The idea that this is going to play well for Smith in Calgary is for the birds, and this is the kind of thing that’s unspinnable. The professional class of that city, the people who have consistently elected the PCs and now the UCP, are not going to tolerate this. These are, by in large, the voters who got vaccinated, who stayed home when told to, who did the right thing, and who gave a fuck about the good of everyone before their own selfish interests when they were asked to. They’re the kinds of people who make a lot of money and would like to keep a lot of it, but also do not like radical or crazy governments. After what we saw earlier this month in the US, the crazy penalty is real. And Danielle Smith’s government is insane.
I’m not saying she’s gonna lose, because I know better than to write off a government in a place where the voters are naturally partisan for them, but this is beyond just day to day nonsense. This is an attack on democracy, and it is one that just kickstarted a constitutional crisis. From now till the election, Alberta will be in a substantially heightened state of chaos, all because one woman thinks she should be above the law.

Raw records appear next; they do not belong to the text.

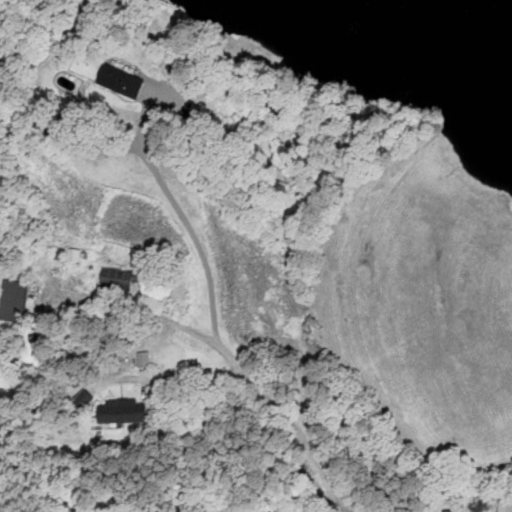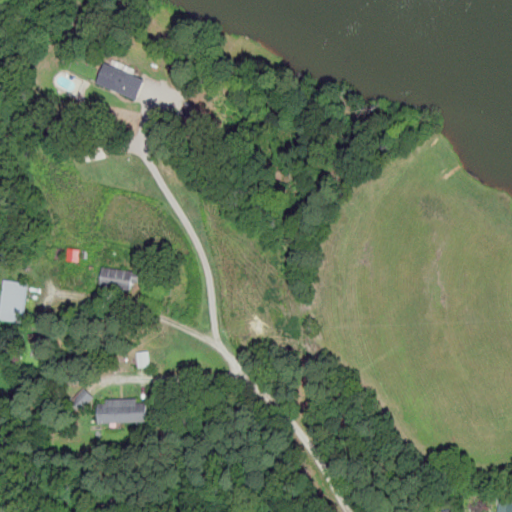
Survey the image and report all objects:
building: (122, 80)
building: (122, 80)
road: (181, 215)
building: (118, 278)
building: (14, 301)
road: (163, 320)
building: (143, 359)
road: (184, 380)
building: (82, 399)
building: (124, 410)
building: (122, 411)
road: (291, 419)
building: (504, 503)
building: (505, 504)
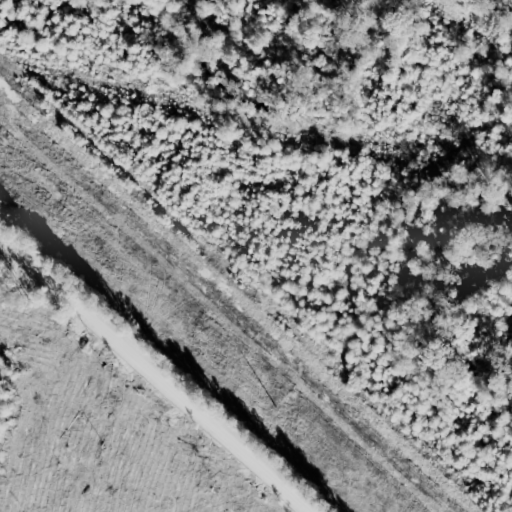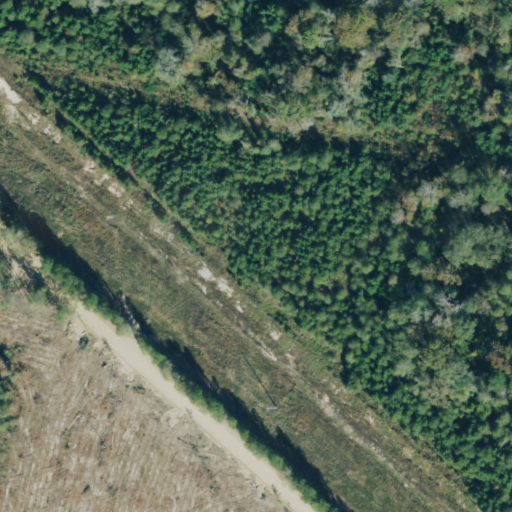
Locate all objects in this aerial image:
road: (150, 364)
power tower: (281, 414)
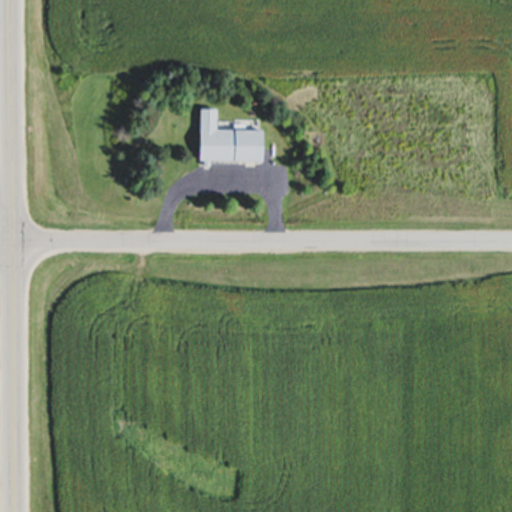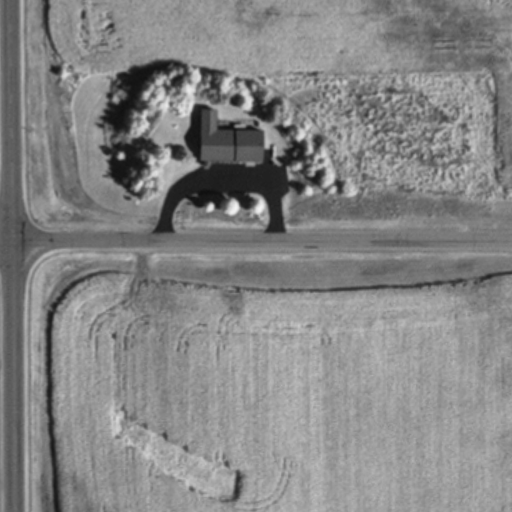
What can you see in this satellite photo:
building: (222, 145)
road: (222, 182)
road: (255, 243)
road: (13, 255)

She has started a constitutional fire that will take months if not years to put out, and said fuck the consequences in the process. She is governing for those whose patriotism runs out at the provincial border, and she is risking people’s lives and livelihoods on what is at best a stunt and at worst an attempt to end-run democracy.
Lord may it bite her in the ass.
Great read and succinct in what the proposed Act will mean for Albertans. Time will tell of the outcome of it.
It's beyond embarrassing to live in Alberta right now. It's startling that I actually miss Kenney.